Ce tableau était-il à Londres ? Je n’en retrouve pas la reproduction dans le catalogue qui, à force de fouiller les rayonnages, a fini par refaire surface. Mais il y en a bien d’autres : Nu dans le bain, Nu dans le tub, Bain, Salle de bain. Marthe, toujours, à tous les âges de sa vie. Est-ce, de manière anecdotique, parce que la baignoire dans laquelle posait Marthe était semblable à celle de notre propre salle de bain, cuve en émail, pieds en pattes de lion ? Ou parce que, le temps passant (cela faisait déjà vingt ans que nous vivions ensemble), la persistance de l’attrait que j’avais pour le corps de Monique, le voir, le toucher, l’aimer, bien loin de faiblir semblait à chaque fois s’éveiller d’un désir toujours neuf : voir encore, toucher encore, aimer encore ? Le fait est que dans ce jeu à trois - le modèle, l’artiste, l’œuvre - nous nous étions retrouvés. Nous plaisait de nous sentir en écho à pareille force et de peinture et d’amour. Et elle m’avait lancé :
— Ça fait d’ailleurs longtemps que tu ne m’as pas écrit de poème !
Plutôt que de reconnaître ma difficulté à répondre à son attente, je répliquais que même si j’en écrivais des dizaines, et parmi les plus beaux qui soient, elle n’accepterait jamais que je les publie.
— Tu imagines que mes élèves lisent ça !
Elle en rougissait par avance.
Ce fut sa maladie qui, dix ans plus tard, réveilla en moi l’écriture de son corps. Comme une guerre à mener. Impérieuse. Totale. En appeler à toutes les forces de la vie. Je commençai un texte qui s’appelait Un chant d’amour. Chaque séquence en était introduit par un verset du Cantique des Cantiques. Celle-ci, par exemple, Séquence n° 15, Je viens à mon jardin - qui fait précisément référence à Bonnard :

Il la regarde encore sortant de cette robe de jean comme une naïade de l’eau. Les seins viennent après qu’elle dénoue comme une chevelure. Puis tout le corps à nu. Sur l’instant il comprend le geste de Bonnard qui, aussi âgée qu’elle fut, ne voulait que sa Marthe comme modèle sortant du bain. Il n’était pas aveugle. Et savait sur son corps le passage des ans qui ravine, flétrit, soumettant tout chair à l’impératif obscur de la pesanteur. Il savait. Pourtant, sur la toile, c’était corps épanoui qui naissait des couleurs. Bonnard ne trichait pas. Bonnard ne faisait pas prétexte de ce corps devant lui pour convoquer des souvenirs plus gracieux, des fantasmes peut-être. Bonnard peignait ce qu’il voyait. Et ce qu’il voyait c’était ce corps aimé dans la splendeur de sa venue, comme l’Aimé, à cet instant, regardant dans la glace l’Aimée qui s’y regarde, ne peut faire autrement que s’en approcher, passer les bras sous ses bras, et les mains soulevant ses deux seins, les offrir à leur vue. On devrait faire une photo, dit l’Aimée. Ou un tableau. Il peindrait des seins jaunes. Jaune aussi leur sourire comme à chaque première fois.

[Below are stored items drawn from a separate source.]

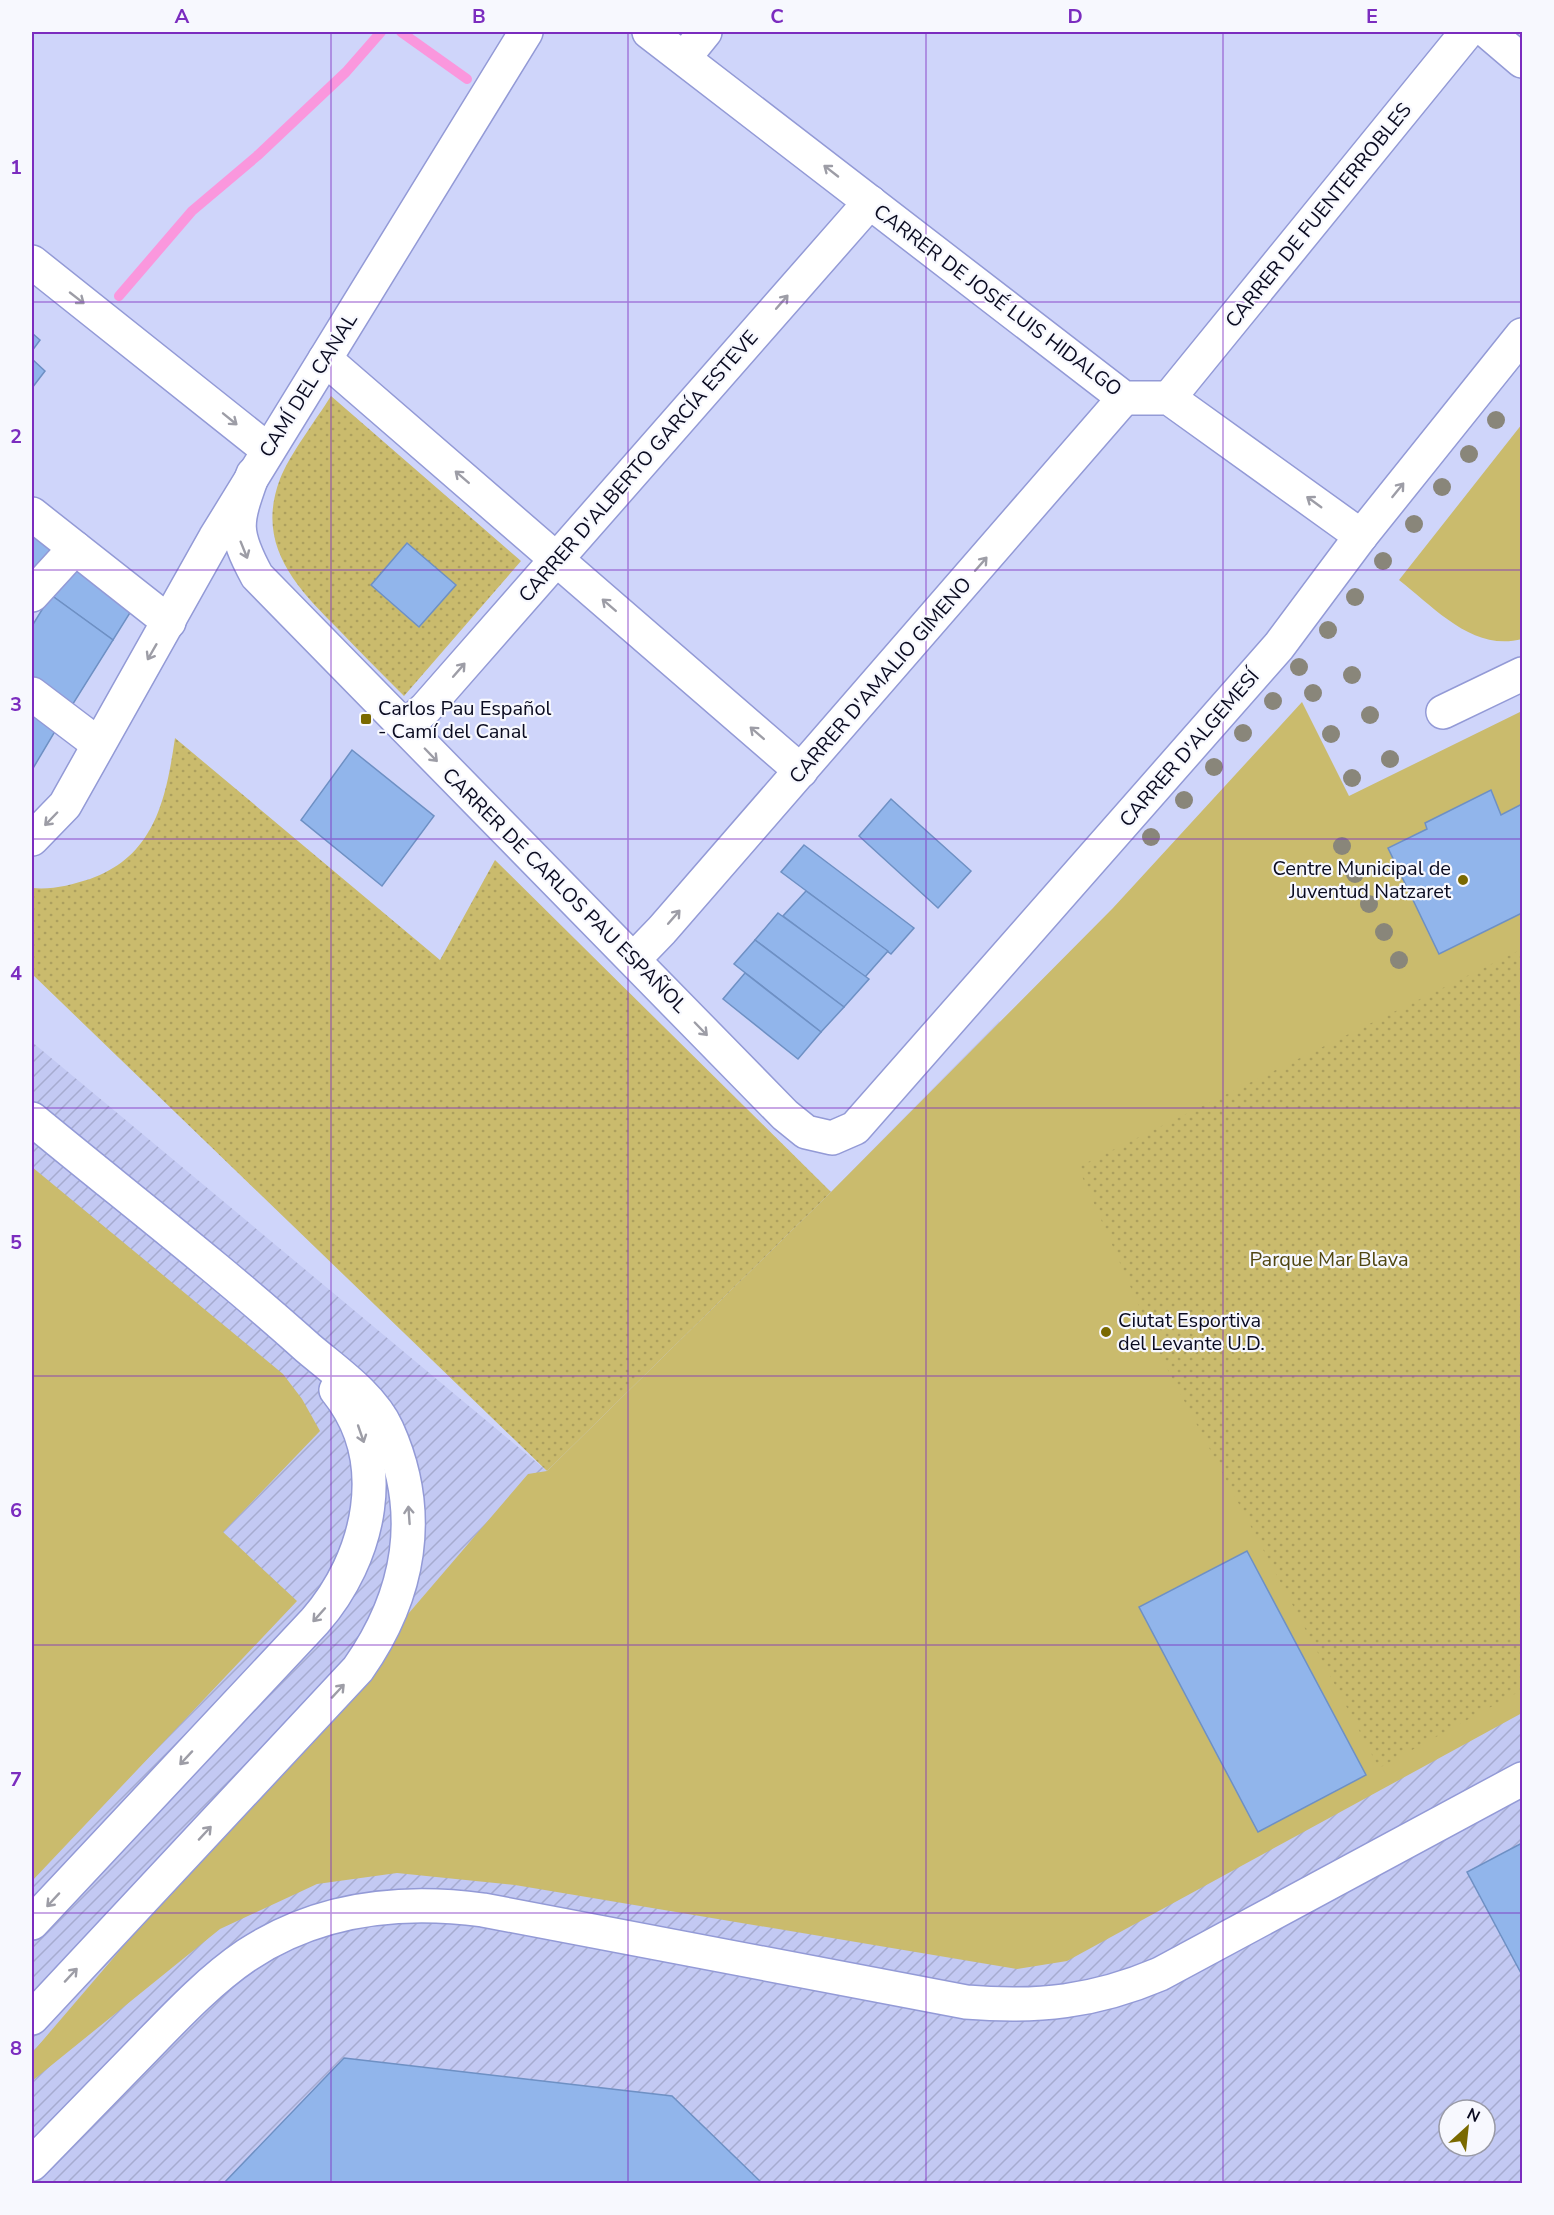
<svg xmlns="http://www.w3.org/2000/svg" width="1554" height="2215" viewBox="0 0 1554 2215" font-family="'Nunito Sans',sans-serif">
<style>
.industrial{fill:url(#industrial-furrows);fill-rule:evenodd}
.grass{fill:#cabb6d}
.park{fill:url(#park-dots)}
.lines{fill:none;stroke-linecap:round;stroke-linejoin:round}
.stream{stroke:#fa97dd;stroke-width:10}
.building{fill:#91b5eb;stroke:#6e90c4;stroke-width:1.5}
.street-casing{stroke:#939ad6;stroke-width:36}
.street{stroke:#fff;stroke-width:33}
.tree{fill:#89867a}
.oneway{stroke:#9d9da6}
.grid{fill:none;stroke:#7b2cbf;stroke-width:1.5;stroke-opacity:0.55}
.poi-dot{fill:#7a6900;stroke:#f7f8fe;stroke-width:2}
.labels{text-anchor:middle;stroke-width:4.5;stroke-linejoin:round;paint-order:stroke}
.street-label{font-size:20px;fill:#0a0b20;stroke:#f7f8fe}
.poi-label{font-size:20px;fill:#0a0b20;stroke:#f7f8fe;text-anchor:start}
.park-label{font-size:20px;fill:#504612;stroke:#f7f8fe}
.neatline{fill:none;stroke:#7b2cbf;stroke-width:2}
.grid-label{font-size:20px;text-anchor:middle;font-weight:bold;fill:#7b2cbf}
</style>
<defs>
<pattern id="industrial-furrows" width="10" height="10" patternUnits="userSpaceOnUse" patternTransform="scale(1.5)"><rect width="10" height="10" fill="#c3c9f3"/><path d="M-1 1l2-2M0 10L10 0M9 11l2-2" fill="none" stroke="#a6abd0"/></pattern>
<pattern id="park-dots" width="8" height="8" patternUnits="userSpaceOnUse" patternTransform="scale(1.5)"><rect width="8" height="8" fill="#cabb6d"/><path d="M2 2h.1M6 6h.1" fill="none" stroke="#ac9f5e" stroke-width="1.8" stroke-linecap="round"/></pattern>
</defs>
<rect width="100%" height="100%" fill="#cfd5fa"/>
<path class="industrial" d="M999,1021L1522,1690V2183H32V1042L547,1471L831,1192ZM1449,2110H1485V2146H1449Z"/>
<g class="grass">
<path d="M1522,424V639C1473,652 1435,608 1399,580Z"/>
<polygon points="1302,702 1349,796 1522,711 1522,1713 1067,1961 1017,1969 515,1885 397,1873 317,1884 220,1929 32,2081 32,2053 528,1474 547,1471 831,1192 1113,908"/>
<polygon points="32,1167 283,1374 302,1399 320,1431 223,1532 297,1601 32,1881"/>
</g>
<g class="park">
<path d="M331,396L521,561L404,696C382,674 360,652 339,630C296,587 255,545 280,479C290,454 316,420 331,396Z"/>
<path d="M175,738L440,960L495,860L831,1192L547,1471L32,974V888C52,890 71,885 90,879C155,856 166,799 175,738Z"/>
<polygon points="1522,949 1522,1690 1379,1768 1162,1359 1078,1167"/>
</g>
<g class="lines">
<g class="stream">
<polyline points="401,32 467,79"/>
<polyline points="119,296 192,211 257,156 346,72 381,32"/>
</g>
</g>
<g class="building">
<polygon points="32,333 40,340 32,351"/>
<polygon points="32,359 45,371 32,388"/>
<polygon points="32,529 56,548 32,574"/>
<polygon points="407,543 456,585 419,627 371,585"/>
<polygon points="74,561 133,608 113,640 51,595"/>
<polygon points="51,595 113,640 71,707 32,679 32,626"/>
<polygon points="32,710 57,728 32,770"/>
<polygon points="352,750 434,816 382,886 301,820"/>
<polygon points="1491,790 1501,815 1522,804 1522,913 1439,954 1388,848 1427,829 1425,823"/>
<polygon points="891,799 971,871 938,908 859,836"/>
<polygon points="804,845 914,928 891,954 781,872"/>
<polygon points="806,891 888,951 865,977 783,916"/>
<polygon points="778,913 869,979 844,1007 755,940"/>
<polygon points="755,940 844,1007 821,1032 734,964"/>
<polygon points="745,973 821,1032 798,1059 723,999"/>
<polygon points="1247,1551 1366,1775 1258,1832 1139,1607"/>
<polygon points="1522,1843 1522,1975 1467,1872"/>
<polygon points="344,2058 672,2096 763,2184 223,2184"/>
</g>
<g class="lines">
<defs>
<g id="street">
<polyline points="649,32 1124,398 1169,398 1361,536"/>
<polyline points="1488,32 1522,61"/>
<polyline points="684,58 705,32"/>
<polyline points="32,262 268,450"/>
<polyline points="325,359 801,771"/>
<polyline points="1169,398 1467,32"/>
<path d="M253,474C236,522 232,530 257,576L785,1115L806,1132L832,1138L855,1128L1279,646L1361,536L1522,335"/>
<polyline points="32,514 169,622"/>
<polyline points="32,595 75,548"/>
<polyline points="32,694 98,744"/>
<polyline points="1443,712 1522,674"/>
<polyline points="405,727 426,708 870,202"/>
<polyline points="32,839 65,805 215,538 526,32"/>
<polyline points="634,959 662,930 1124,398"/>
<path d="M32,1119C124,1195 219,1268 308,1348C335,1371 372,1396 387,1429C425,1513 410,1595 358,1669L32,2018"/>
<path d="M32,1923L315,1621C370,1558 393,1460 336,1390"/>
<path d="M32,2164C70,2125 108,2086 146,2047C177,2015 210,1980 247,1955C318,1908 401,1899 483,1910L966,2002C1038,2008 1094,2002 1160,1974L1522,1779"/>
</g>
</defs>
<use href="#street" class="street-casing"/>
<use href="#street" class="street"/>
</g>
<g class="tree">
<circle cx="1496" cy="420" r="9"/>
<circle cx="1469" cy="454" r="9"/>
<circle cx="1442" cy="487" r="9"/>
<circle cx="1414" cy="524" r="9"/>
<circle cx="1383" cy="561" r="9"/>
<circle cx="1355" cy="597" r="9"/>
<circle cx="1328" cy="630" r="9"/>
<circle cx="1299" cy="667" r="9"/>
<circle cx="1352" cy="675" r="9"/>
<circle cx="1313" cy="693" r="9"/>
<circle cx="1273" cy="701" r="9"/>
<circle cx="1370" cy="715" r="9"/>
<circle cx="1243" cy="733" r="9"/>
<circle cx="1331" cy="734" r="9"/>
<circle cx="1390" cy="759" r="9"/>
<circle cx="1214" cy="767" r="9"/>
<circle cx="1352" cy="778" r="9"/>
<circle cx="1184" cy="800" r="9"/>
<circle cx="1151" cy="837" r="9"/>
<circle cx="1342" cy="846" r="9"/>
<circle cx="1355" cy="874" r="9"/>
<circle cx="1369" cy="904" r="9"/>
<circle cx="1384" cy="932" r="9"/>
<circle cx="1399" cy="960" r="9"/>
</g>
<defs><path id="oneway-shaft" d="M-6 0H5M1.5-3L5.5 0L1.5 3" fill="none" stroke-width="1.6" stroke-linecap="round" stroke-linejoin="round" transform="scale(1.5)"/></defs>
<g class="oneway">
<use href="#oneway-shaft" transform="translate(831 171) rotate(-142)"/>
<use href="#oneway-shaft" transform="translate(77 298) rotate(38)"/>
<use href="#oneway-shaft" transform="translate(782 302) rotate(-49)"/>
<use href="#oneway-shaft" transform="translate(230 419) rotate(39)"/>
<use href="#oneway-shaft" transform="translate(462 477) rotate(-139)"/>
<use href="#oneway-shaft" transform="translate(1398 490) rotate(-51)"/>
<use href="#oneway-shaft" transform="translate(1314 502) rotate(-144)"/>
<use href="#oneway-shaft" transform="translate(244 550) rotate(68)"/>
<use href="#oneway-shaft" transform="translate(981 564) rotate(-49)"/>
<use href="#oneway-shaft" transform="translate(609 605) rotate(-139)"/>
<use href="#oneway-shaft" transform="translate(152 652) rotate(120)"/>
<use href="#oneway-shaft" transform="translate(459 670) rotate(-49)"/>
<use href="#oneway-shaft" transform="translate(757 733) rotate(-139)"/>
<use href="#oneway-shaft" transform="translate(431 755) rotate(46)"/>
<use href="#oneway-shaft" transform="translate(51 819) rotate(134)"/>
<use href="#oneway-shaft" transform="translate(674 917) rotate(-49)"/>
<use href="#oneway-shaft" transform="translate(701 1029) rotate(46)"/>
<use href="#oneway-shaft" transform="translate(361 1434) rotate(71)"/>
<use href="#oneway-shaft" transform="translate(409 1515) rotate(-94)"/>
<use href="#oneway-shaft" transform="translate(319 1615) rotate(132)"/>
<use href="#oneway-shaft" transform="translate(338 1691) rotate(-47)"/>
<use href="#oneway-shaft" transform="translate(186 1758) rotate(133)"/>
<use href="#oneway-shaft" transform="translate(205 1833) rotate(-47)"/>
<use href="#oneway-shaft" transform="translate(53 1900) rotate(133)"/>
<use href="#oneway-shaft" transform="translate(71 1975) rotate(-47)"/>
</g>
<path class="grid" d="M331,32V2184M628,32V2184M926,32V2184M1223,32V2184M32,302H1522M32,570H1522M32,839H1522M32,1108H1522M32,1376H1522M32,1645H1522M32,1913H1522"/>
<g class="poi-dot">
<rect x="360" y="713" width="12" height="12" rx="3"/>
<circle cx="1463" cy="880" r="6"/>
<circle cx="1106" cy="1332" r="6"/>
</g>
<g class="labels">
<g class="street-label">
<text transform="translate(1318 215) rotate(-51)" y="7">CARRER DE FUENTERROBLES</text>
<text transform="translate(998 300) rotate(37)" y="7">CARRER DE JOSÉ LUIS HIDALGO</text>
<text transform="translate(308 385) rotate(-58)" y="7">CAMÍ DEL CANAL</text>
<text transform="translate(638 466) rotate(-49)" y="7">CARRER D'ALBERTO GARCÍA ESTEVE</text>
<text transform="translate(880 680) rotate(-49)" y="7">CARRER D'AMALIO GIMENO</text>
<text transform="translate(1189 748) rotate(-49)" y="7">CARRER D'ALGEMESÍ</text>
<text transform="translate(565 890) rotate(45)" y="7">CARRER DE CARLOS PAU ESPAÑOL</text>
</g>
<g class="poi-label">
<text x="378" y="715">Carlos Pau Español<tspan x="378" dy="23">- Camí del Canal</tspan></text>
<text x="1451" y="875" text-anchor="end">Centre Municipal de<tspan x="1451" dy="23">Juventud Natzaret</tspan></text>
<text x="1118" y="1327">Ciutat Esportiva<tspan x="1118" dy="23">del Levante U.D.</tspan></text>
</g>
<g class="park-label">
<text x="1329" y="1266">Parque Mar Blava</text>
</g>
</g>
<rect width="1554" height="2215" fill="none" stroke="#f7f8fe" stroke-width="66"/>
<g transform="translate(1467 2128) rotate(27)"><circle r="28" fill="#f7f8fe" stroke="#9899a5" stroke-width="1.5"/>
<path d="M0-4.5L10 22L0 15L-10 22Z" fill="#7a6900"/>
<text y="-9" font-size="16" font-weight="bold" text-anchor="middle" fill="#0a0b20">N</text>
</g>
<rect x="33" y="33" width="1488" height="2149" class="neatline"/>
<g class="grid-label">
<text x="182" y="23">A</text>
<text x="479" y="23">B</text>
<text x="777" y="23">C</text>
<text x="1075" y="23">D</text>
<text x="1372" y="23">E</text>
<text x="16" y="174">1</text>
<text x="16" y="443">2</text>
<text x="16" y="711">3</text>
<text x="16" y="980">4</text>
<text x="16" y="1249">5</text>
<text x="16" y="1517">6</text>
<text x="16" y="1786">7</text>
<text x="16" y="2055">8</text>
</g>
</svg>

Ce fut ce Chant d’amour que je donnais à lire à Monique en ce dernier été de tous les espoirs. Le traitement qui avait été si violent était désormais terminé. Je la croyais guérie, sauvée, pas d’autre mot pour le dire, et dans la joie de son corps revenu je rendais grâce à tout vent. A lire ce Chant d’amour, Monique en eut les larmes aux yeux. "Il faudrait que tu puisses le publier sous un pseudonyme", me dit-elle. Mais moi : "Ce sera pour mes œuvres posthumes." Je ne croyais pas si bien dire. Mais je n’imaginais pas que ce serait elle en posture de morte, et "posthume" ce qui, parlant d’elle, lui survivrait.